● **Task goal**
Write the data below out again, exactly as each line reads.

● **Stored data entries**
*** Block opens ***

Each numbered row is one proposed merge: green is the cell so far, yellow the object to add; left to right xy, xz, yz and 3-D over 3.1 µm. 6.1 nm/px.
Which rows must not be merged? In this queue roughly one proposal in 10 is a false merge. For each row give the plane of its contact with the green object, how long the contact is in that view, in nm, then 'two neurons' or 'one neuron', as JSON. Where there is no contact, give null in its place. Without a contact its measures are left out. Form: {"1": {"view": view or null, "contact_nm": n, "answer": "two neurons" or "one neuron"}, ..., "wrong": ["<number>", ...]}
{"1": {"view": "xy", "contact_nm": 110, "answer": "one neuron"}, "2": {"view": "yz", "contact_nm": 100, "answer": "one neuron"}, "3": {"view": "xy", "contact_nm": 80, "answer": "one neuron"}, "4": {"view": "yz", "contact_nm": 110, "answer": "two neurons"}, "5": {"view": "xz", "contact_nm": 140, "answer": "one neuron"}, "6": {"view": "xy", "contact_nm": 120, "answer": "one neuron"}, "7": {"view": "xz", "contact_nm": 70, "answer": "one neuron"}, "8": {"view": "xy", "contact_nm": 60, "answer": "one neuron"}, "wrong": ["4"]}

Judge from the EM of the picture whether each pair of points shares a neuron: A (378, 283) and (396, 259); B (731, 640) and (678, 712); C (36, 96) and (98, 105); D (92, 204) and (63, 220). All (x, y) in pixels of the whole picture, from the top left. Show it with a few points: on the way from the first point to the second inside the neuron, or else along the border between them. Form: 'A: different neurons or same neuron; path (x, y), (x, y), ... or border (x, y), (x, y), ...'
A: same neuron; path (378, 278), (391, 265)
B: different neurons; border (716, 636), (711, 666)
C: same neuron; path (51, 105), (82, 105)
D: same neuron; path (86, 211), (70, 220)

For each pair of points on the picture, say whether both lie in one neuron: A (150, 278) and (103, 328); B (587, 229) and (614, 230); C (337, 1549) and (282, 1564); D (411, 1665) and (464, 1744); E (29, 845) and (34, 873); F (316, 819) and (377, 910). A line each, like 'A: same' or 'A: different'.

*** Block closes ***

● **Reply to the exercise**
Each numbered row is one proposed merge: green is the cell so far, yellow the object to add; left to right xy, xz, yz and 3-D over 3.1 µm. 6.1 nm/px.
Which rows must not be merged? In this queue roughly one proposal in 10 is a false merge. For each row give the plane of its contact with the green object, how long the contact is in that view, in nm, then 'two neurons' or 'one neuron', as JSON. Where there is no contact, give null in its place. Without a contact its measures are left out. Form: {"1": {"view": view or null, "contact_nm": n, "answer": "two neurons" or "one neuron"}, ..., "wrong": ["<number>", ...]}
{"1": {"view": "xy", "contact_nm": 110, "answer": "one neuron"}, "2": {"view": "yz", "contact_nm": 100, "answer": "one neuron"}, "3": {"view": "xy", "contact_nm": 80, "answer": "one neuron"}, "4": {"view": "yz", "contact_nm": 110, "answer": "two neurons"}, "5": {"view": "xz", "contact_nm": 140, "answer": "one neuron"}, "6": {"view": "xy", "contact_nm": 120, "answer": "one neuron"}, "7": {"view": "xz", "contact_nm": 70, "answer": "one neuron"}, "8": {"view": "xy", "contact_nm": 60, "answer": "one neuron"}, "wrong": ["4"]}

Judge from the EM of the picture whether each pair of points shares a neuron: A (378, 283) and (396, 259); B (731, 640) and (678, 712); C (36, 96) and (98, 105); D (92, 204) and (63, 220). All (x, y) in pixels of the whole picture, from the top left. Show it with a few points: on the way from the first point to the second inside the neuron, or else along the border between them. Form: 'A: different neurons or same neuron; path (x, y), (x, y), ... or border (x, y), (x, y), ...'
A: same neuron; path (378, 278), (391, 265)
B: different neurons; border (716, 636), (711, 666)
C: same neuron; path (51, 105), (82, 105)
D: same neuron; path (86, 211), (70, 220)

For each pair of points on the picture, say whether both lie in one neuron: A (150, 278) and (103, 328); B (587, 229) and (614, 230); C (337, 1549) and (282, 1564); D (411, 1665) and (464, 1744); E (29, 845) and (34, 873); F (316, 819) and (377, 910). A line each, like 'A: same' or 'A: different'.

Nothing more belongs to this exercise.